Your goal:
Exactly the lines from the one with "看起来像个 5 ，实际上标签也是这样告诉我们的：" to the end of the data below should be set down, and no others.

Dataset entries:
=-=-=-=-=
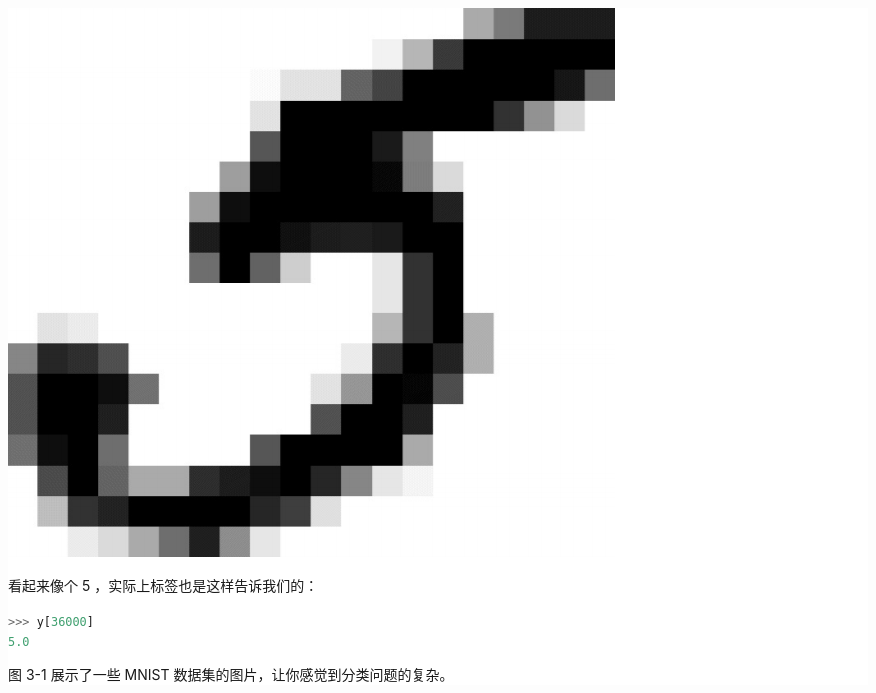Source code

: ![](./images/chap3/3-number5.png)

看起来像个 5 ，实际上标签也是这样告诉我们的：

```python
>>> y[36000]
5.0
```

图 3-1 展示了一些 MNIST 数据集的图片，让你感觉到分类问题的复杂。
=-=-=-=-=
Task solution:
看起来像个 5 ，实际上标签也是这样告诉我们的：

```python
>>> y[36000]
5.0
```

图 3-1 展示了一些 MNIST 数据集的图片，让你感觉到分类问题的复杂。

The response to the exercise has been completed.